DATA FOR THIS EXERCISE START

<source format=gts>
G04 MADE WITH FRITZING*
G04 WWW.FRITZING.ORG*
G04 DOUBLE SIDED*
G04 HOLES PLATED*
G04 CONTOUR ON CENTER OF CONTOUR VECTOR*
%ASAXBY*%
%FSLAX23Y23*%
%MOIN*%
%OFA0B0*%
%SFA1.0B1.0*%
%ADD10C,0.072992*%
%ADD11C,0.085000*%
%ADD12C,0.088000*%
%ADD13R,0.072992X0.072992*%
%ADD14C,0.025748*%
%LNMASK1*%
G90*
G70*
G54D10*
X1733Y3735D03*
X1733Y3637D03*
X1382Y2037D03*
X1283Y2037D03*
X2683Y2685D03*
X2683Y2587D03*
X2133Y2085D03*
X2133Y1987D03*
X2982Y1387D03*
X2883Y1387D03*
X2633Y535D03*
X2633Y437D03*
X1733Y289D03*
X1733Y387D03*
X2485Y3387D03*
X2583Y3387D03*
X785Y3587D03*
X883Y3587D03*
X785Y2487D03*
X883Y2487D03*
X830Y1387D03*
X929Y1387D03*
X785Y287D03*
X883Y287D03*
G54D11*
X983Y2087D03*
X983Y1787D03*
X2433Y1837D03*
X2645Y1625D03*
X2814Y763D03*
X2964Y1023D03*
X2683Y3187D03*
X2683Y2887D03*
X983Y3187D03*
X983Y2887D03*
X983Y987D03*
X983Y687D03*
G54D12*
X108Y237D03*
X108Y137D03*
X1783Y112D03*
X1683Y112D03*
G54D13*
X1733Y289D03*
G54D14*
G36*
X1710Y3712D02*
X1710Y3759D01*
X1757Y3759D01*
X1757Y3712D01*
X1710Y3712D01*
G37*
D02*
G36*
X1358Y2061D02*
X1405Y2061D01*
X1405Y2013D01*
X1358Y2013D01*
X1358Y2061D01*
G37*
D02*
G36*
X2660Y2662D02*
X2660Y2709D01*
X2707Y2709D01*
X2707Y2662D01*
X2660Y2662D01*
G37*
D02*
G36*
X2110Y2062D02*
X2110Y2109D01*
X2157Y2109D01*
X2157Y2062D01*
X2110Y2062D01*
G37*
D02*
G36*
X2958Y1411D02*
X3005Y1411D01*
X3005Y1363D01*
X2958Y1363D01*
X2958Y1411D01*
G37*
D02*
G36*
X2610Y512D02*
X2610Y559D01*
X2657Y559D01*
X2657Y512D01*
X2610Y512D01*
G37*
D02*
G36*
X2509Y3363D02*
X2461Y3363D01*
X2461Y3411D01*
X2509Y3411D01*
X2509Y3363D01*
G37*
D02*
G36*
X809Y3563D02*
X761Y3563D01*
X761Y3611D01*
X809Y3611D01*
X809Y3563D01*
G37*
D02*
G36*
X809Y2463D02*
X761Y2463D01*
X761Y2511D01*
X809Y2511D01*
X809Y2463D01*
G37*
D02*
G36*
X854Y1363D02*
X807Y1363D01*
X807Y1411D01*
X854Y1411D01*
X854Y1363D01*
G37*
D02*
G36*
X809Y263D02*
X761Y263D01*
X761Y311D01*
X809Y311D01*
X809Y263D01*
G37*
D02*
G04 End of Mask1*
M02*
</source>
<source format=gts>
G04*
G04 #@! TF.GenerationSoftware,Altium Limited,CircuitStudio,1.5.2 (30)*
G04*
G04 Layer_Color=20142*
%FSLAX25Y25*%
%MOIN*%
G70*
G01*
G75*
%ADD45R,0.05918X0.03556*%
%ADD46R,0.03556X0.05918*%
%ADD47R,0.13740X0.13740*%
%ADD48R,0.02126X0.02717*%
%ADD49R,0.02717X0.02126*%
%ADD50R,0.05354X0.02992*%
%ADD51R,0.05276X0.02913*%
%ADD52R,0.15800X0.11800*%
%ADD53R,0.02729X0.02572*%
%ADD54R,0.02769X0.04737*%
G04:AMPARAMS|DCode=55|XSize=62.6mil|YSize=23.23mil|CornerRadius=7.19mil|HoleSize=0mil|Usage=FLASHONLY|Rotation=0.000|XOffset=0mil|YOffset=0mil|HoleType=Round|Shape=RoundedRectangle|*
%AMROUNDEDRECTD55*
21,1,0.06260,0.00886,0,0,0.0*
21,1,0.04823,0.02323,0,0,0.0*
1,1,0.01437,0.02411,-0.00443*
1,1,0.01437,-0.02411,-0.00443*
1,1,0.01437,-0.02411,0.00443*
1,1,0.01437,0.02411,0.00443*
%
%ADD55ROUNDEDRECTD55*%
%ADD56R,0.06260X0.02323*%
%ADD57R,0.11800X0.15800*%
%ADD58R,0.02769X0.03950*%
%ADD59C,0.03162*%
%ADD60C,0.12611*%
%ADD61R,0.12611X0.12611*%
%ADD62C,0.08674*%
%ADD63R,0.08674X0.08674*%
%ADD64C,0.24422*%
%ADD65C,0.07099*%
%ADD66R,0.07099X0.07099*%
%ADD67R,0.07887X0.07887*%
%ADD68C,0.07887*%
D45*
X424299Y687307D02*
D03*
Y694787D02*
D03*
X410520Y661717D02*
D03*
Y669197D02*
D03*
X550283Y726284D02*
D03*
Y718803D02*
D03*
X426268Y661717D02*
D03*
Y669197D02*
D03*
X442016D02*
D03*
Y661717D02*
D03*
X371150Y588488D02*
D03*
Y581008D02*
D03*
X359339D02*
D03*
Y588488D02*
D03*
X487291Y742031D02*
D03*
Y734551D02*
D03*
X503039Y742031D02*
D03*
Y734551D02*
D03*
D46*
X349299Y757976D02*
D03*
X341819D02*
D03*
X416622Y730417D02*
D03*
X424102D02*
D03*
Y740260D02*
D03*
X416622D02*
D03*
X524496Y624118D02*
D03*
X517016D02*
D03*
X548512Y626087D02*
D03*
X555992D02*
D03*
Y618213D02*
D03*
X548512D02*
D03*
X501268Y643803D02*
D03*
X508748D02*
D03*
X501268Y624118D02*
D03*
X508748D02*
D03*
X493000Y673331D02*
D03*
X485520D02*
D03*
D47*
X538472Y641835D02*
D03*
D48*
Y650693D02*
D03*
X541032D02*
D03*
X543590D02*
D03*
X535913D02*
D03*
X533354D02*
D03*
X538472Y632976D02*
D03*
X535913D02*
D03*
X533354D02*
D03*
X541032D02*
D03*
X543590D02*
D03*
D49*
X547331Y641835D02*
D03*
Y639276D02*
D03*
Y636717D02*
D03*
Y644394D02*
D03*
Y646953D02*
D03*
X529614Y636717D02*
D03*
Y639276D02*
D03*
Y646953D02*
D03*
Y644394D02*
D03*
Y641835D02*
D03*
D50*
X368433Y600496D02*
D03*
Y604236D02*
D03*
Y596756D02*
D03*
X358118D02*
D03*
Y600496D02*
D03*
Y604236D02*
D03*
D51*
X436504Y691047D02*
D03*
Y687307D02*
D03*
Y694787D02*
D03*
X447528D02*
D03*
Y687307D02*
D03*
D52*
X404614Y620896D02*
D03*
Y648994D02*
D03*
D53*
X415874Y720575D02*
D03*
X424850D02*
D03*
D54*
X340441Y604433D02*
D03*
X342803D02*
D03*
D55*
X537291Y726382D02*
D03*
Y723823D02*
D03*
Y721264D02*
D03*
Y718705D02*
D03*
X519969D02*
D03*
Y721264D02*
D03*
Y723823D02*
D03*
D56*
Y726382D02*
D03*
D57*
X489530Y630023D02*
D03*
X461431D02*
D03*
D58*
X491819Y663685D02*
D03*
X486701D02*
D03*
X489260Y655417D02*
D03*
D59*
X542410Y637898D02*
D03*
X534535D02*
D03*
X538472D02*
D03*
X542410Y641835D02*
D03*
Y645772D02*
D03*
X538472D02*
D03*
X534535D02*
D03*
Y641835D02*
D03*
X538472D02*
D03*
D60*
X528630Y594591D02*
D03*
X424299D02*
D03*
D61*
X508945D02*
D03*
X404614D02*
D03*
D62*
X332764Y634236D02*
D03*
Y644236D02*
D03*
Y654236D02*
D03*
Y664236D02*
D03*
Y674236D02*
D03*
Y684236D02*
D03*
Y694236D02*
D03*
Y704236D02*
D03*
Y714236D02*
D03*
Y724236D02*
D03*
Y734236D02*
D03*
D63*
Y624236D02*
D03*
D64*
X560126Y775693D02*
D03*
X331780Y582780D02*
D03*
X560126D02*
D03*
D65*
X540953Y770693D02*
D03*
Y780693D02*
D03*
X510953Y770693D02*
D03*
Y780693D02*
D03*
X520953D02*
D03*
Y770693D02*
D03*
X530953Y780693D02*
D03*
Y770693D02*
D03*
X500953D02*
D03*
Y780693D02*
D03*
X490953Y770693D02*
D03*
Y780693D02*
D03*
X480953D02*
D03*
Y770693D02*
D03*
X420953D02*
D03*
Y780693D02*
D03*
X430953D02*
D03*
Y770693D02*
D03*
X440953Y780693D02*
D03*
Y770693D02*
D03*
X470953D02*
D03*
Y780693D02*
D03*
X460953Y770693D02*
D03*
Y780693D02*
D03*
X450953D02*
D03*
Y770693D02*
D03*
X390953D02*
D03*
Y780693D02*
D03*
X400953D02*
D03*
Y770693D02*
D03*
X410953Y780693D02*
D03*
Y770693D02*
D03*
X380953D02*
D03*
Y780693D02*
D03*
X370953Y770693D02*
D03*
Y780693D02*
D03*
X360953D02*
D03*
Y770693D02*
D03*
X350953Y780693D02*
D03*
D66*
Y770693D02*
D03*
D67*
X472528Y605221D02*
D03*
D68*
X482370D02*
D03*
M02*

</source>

DATA FOR THIS EXERCISE END
DATA FOR THIS EXERCISE START

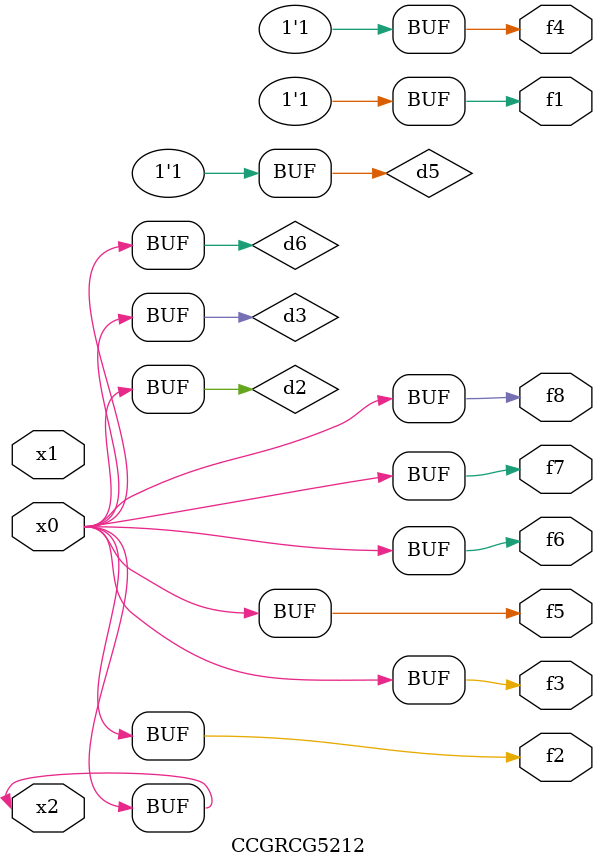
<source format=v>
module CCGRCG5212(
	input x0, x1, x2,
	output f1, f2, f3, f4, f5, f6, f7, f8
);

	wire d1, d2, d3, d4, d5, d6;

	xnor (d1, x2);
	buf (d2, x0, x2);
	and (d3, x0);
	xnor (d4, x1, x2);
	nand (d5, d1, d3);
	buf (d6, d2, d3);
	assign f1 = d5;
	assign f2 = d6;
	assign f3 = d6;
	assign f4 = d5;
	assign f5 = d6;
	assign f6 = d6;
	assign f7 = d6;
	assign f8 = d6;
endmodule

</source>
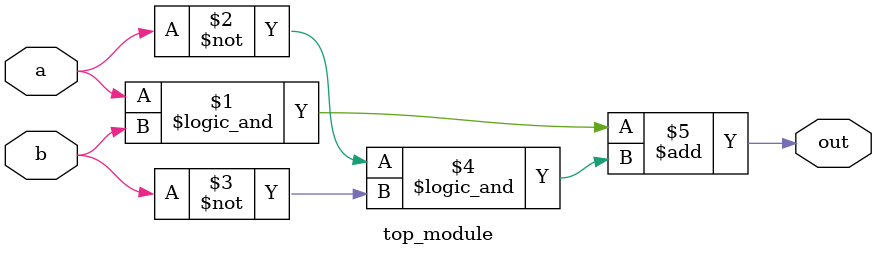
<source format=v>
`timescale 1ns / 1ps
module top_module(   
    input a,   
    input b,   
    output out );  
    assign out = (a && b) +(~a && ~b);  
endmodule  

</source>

DATA FOR THIS EXERCISE END

_YOUR GOAL_. Work out how many lines in the records hold the word "output", and answer with that number alone.

_SOLUTION TO THIS PROBLEM_. 2